*Selected text*:
☆ ☆ ☆ ☆ ☆ ☆ ☆

Create Ai Recommendation Job

sagemaker_create_ai_recommendation_job

R Documentation

Creates a recommendation job that generates intelligent optimization recommendations for generative AI inference deployments¶

Description¶

Creates a recommendation job that generates intelligent optimization recommendations for generative AI inference deployments. The job analyzes your model, workload configuration, and performance targets to recommend optimal instance types, model optimization techniques (such as quantization and speculative decoding), and deployment configurations.

Usage¶

sagemaker_create_ai_recommendation_job(AIRecommendationJobName,
  ModelSource, OutputConfig, AIWorkloadConfigIdentifier,
  PerformanceTarget, RoleArn, InferenceSpecification, OptimizeModel,
  ComputeSpec, Tags)

Arguments¶

AIRecommendationJobName

[required] The name of the AI recommendation job. The name must be unique within your Amazon Web Services account in the current Amazon Web Services Region.

ModelSource

[required] The source of the model to optimize. Specify the Amazon S3 location of the model artifacts.

OutputConfig

[required] The output configuration for the recommendation job, including the Amazon S3 location for results and an optional model package group where the optimized model is registered.

AIWorkloadConfigIdentifier

[required] The name or Amazon Resource Name (ARN) of the AI workload configuration to use for this recommendation job.

PerformanceTarget

[required] The performance targets for the recommendation job. Specify constraints on metrics such as time to first token (ttft-ms), throughput, or cost.

RoleArn

[required] The Amazon Resource Name (ARN) of an IAM role that enables Amazon SageMaker AI to perform tasks on your behalf.

InferenceSpecification

The inference framework configuration. Specify the framework (such as LMI or vLLM) for the recommendation job.

OptimizeModel

Whether to allow model optimization techniques such as quantization, speculative decoding, and kernel tuning. The default is true.

ComputeSpec

The compute resource specification for the recommendation job. You can specify up to 3 instance types to consider, and optionally provide capacity reservation configuration.

Tags

The metadata that you apply to Amazon Web Services resources to help you categorize and organize them.

Value¶

A list with the following syntax:

list(
  AIRecommendationJobArn = "string"
)

Request syntax¶

svc$create_ai_recommendation_job(
  AIRecommendationJobName = "string",
  ModelSource = list(
    S3 = list(
      S3Uri = "string"
    )
  ),
  OutputConfig = list(
    S3OutputLocation = "string",
    ModelPackageGroupIdentifier = "string"

☆ ☆ ☆ ☆ ☆ ☆ ☆

*Data for analysis*:
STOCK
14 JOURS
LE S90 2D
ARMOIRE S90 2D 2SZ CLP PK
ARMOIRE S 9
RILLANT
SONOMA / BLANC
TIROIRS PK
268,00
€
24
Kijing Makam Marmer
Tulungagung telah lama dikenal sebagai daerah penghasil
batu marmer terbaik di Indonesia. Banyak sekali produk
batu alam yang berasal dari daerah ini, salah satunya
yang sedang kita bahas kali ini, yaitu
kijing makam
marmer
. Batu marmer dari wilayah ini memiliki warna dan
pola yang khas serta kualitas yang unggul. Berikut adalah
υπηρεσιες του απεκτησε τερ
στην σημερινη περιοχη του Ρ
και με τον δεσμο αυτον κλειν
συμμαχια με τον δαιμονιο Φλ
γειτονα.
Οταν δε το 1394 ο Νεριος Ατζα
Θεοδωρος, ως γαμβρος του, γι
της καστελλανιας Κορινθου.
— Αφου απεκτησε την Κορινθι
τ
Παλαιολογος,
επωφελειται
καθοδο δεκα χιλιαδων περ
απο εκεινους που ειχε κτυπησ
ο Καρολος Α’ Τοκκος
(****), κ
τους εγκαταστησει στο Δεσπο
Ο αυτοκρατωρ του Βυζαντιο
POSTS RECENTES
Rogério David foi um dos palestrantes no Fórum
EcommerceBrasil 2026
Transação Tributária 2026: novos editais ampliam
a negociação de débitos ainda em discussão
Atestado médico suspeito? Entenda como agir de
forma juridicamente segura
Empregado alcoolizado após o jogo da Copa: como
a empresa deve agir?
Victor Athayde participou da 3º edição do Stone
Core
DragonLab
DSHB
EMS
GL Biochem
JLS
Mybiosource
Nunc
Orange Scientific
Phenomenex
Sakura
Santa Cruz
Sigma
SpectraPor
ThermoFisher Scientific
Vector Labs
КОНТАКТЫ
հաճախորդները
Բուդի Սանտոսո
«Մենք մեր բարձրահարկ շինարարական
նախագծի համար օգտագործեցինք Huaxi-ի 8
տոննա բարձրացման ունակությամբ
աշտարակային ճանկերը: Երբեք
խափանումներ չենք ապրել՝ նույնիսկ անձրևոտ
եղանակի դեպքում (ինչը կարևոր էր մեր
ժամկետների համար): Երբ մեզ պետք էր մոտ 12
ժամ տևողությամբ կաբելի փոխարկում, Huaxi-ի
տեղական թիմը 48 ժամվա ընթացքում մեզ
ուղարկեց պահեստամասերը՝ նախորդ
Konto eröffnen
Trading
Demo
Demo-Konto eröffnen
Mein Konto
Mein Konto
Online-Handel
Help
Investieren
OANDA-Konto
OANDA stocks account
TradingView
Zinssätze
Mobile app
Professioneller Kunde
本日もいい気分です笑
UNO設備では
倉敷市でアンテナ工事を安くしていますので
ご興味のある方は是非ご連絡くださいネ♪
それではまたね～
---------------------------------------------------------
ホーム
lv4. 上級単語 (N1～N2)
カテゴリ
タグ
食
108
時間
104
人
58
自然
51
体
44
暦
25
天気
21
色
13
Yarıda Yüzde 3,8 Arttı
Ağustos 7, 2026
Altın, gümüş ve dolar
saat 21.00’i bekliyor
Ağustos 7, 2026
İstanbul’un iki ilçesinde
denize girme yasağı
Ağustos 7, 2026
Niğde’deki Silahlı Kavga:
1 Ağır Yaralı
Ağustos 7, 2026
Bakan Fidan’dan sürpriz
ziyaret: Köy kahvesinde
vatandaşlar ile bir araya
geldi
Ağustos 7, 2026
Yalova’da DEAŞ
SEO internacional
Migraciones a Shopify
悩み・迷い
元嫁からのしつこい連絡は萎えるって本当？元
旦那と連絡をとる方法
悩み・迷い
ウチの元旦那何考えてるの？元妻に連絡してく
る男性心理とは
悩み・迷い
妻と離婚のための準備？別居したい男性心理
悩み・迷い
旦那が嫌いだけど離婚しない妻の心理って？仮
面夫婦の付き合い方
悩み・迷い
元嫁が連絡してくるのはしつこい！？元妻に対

☆ ☆ ☆ ☆ ☆ ☆ ☆

*Work to complete*:
In the documentation for creating an AI recommendation job, how many instance types can be given in ComputeSpec?

*Solved exercise*:
Up to 3 instance types.